>>>>>

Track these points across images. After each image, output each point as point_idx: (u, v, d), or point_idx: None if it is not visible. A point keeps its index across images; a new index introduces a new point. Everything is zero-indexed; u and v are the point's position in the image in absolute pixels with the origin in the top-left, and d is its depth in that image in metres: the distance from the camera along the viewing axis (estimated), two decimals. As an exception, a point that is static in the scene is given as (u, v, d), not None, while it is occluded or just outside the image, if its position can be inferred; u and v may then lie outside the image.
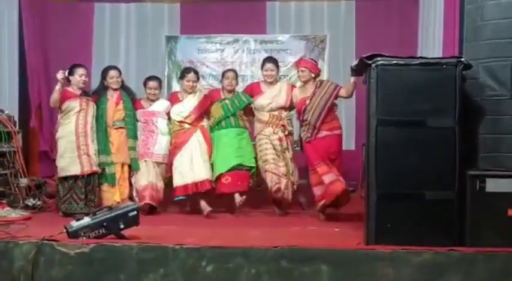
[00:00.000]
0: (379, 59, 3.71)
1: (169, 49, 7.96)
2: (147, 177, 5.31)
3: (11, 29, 6.83)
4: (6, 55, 6.74)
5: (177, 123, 5.49)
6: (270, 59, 5.65)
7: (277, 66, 5.57)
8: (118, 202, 5.15)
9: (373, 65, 3.70)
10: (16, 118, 6.18)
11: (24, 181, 5.50)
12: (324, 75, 7.84)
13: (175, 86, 7.32)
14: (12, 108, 6.38)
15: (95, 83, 5.96)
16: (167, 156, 5.44)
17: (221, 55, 7.97)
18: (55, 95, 5.17)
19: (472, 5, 3.90)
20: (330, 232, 4.36)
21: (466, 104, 3.73)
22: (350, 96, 5.24)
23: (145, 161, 5.38)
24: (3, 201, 5.13)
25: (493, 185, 3.61)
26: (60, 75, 5.13)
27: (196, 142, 5.39)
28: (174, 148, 5.42)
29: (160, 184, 5.39)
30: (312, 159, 5.05)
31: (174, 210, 5.52)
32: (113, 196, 5.28)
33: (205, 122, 5.56)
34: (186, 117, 5.47)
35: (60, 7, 7.82)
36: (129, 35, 8.00)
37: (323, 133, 5.07)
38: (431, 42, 6.80)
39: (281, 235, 4.14)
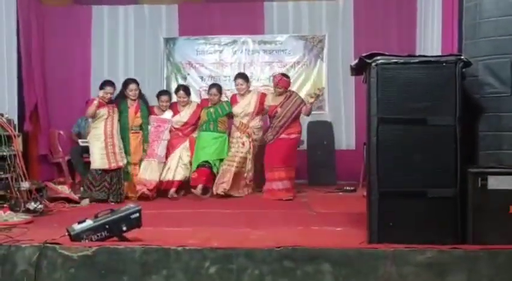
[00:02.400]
0: (378, 58, 3.70)
1: (168, 51, 7.99)
2: (148, 174, 6.39)
3: (9, 33, 6.79)
4: (5, 59, 6.72)
5: (174, 129, 6.69)
6: (240, 75, 6.82)
7: (247, 80, 6.70)
8: (131, 196, 6.29)
9: (373, 64, 3.69)
10: (15, 122, 6.19)
11: (25, 185, 5.49)
12: (323, 75, 7.91)
13: (175, 87, 7.39)
14: (11, 112, 6.38)
15: (94, 87, 6.56)
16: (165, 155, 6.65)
17: (220, 56, 8.01)
18: (93, 109, 6.09)
19: (471, 3, 3.90)
20: (332, 232, 4.36)
21: (466, 101, 3.73)
22: (308, 115, 6.48)
23: (148, 160, 6.45)
24: (5, 205, 5.15)
25: (494, 182, 3.61)
26: (101, 93, 6.13)
27: (182, 149, 6.63)
28: (169, 148, 6.63)
29: (156, 179, 6.42)
30: (269, 162, 6.30)
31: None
32: (127, 189, 6.36)
33: (195, 134, 6.74)
34: (183, 125, 6.69)
35: (58, 10, 7.83)
36: (127, 37, 7.99)
37: (282, 136, 6.24)
38: (430, 40, 6.81)
39: (284, 234, 4.14)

<<<<<

● **EXERCISE OBJECTIVE**
In the data above, start at the line that has "10: (16, 118, 6.18)", stop after the line that has "39: (281, 235, 4.14)", and print every line in between exactly as it stands.

● **RESULT FOR THIS TASK**
10: (16, 118, 6.18)
11: (24, 181, 5.50)
12: (324, 75, 7.84)
13: (175, 86, 7.32)
14: (12, 108, 6.38)
15: (95, 83, 5.96)
16: (167, 156, 5.44)
17: (221, 55, 7.97)
18: (55, 95, 5.17)
19: (472, 5, 3.90)
20: (330, 232, 4.36)
21: (466, 104, 3.73)
22: (350, 96, 5.24)
23: (145, 161, 5.38)
24: (3, 201, 5.13)
25: (493, 185, 3.61)
26: (60, 75, 5.13)
27: (196, 142, 5.39)
28: (174, 148, 5.42)
29: (160, 184, 5.39)
30: (312, 159, 5.05)
31: (174, 210, 5.52)
32: (113, 196, 5.28)
33: (205, 122, 5.56)
34: (186, 117, 5.47)
35: (60, 7, 7.82)
36: (129, 35, 8.00)
37: (323, 133, 5.07)
38: (431, 42, 6.80)
39: (281, 235, 4.14)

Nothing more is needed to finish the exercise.